[Start of section]

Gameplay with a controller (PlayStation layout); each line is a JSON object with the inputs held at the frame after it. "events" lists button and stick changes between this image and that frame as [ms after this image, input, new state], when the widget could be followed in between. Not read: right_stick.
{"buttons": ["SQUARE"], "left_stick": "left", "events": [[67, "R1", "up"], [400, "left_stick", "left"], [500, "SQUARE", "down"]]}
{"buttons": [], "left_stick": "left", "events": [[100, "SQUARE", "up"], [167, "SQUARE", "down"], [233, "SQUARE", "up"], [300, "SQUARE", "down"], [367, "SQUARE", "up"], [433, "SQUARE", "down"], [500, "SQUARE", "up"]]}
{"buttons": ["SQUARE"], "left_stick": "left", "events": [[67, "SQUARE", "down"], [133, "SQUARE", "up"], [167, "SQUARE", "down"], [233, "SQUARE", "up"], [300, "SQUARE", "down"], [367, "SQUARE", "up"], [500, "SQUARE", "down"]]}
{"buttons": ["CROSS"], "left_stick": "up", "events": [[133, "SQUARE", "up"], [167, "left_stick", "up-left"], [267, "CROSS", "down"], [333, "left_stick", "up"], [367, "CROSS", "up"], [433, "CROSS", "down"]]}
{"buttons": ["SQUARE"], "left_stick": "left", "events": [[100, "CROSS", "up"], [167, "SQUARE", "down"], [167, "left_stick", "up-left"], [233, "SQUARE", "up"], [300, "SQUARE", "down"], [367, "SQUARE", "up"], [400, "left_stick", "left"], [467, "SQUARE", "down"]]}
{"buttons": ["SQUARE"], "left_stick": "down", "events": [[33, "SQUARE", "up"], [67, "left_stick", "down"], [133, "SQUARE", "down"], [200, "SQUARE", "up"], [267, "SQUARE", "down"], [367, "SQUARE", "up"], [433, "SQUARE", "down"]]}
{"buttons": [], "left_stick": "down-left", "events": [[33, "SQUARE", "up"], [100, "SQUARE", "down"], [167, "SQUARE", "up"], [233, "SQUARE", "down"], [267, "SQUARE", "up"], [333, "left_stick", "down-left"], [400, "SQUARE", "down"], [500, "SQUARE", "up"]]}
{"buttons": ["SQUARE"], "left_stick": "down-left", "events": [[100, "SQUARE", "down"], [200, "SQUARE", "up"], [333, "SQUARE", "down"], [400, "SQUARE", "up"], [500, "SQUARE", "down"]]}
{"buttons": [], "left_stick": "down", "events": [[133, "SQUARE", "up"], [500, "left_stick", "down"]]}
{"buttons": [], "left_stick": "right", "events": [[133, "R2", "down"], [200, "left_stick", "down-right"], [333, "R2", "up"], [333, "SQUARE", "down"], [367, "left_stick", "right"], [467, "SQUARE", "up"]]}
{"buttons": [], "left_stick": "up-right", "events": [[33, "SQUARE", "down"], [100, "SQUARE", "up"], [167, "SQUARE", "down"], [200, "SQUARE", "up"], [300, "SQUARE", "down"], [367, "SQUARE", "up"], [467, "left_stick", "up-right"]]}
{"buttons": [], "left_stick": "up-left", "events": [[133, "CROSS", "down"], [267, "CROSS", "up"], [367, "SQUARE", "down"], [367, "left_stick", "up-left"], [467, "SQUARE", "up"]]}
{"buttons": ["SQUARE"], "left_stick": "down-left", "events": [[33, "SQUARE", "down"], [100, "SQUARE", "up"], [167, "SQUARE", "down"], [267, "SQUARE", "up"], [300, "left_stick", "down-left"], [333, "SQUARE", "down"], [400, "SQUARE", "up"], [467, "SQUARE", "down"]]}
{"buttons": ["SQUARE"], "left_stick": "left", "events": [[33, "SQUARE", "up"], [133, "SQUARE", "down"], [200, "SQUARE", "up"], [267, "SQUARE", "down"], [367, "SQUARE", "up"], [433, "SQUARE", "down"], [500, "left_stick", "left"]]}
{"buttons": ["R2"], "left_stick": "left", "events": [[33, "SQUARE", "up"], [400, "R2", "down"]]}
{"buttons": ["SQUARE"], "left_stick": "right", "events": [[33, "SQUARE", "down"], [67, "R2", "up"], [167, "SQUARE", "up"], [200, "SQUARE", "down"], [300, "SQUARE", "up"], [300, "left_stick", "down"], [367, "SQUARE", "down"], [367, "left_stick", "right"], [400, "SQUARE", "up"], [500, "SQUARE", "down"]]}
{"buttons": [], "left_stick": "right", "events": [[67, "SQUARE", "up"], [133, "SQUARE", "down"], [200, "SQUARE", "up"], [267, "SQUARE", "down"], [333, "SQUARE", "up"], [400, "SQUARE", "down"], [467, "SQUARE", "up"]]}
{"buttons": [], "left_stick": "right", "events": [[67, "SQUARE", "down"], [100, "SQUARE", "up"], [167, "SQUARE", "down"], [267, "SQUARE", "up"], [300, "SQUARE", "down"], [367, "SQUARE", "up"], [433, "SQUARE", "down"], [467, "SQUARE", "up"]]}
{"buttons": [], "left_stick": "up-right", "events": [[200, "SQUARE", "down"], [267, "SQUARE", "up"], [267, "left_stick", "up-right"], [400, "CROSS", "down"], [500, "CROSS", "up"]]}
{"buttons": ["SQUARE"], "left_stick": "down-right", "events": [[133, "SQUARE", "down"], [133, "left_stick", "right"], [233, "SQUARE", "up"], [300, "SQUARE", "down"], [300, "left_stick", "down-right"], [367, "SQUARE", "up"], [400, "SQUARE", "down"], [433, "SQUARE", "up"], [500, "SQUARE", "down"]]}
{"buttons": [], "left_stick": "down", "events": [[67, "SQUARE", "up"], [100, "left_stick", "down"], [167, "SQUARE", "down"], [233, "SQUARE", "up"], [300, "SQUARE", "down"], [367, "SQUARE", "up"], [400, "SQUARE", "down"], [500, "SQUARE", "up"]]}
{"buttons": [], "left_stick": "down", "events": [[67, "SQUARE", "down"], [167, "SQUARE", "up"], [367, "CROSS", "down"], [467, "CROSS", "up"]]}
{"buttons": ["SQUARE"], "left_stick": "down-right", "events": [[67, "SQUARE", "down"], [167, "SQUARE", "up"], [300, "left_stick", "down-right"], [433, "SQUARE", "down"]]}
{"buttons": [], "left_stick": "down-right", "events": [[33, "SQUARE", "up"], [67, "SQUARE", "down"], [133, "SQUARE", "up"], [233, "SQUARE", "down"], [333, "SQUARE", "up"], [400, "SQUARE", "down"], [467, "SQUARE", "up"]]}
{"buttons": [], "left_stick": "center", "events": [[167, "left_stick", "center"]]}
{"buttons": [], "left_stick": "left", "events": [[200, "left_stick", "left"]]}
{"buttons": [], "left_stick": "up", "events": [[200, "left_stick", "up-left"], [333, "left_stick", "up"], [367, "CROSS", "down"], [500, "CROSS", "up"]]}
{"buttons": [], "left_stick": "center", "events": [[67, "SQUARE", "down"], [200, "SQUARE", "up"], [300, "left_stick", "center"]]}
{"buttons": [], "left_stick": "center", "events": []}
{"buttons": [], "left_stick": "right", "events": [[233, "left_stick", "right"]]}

[End of section]

### Problem to work on
Report how many lines above hold "center", number only.

### Result for this exercise
3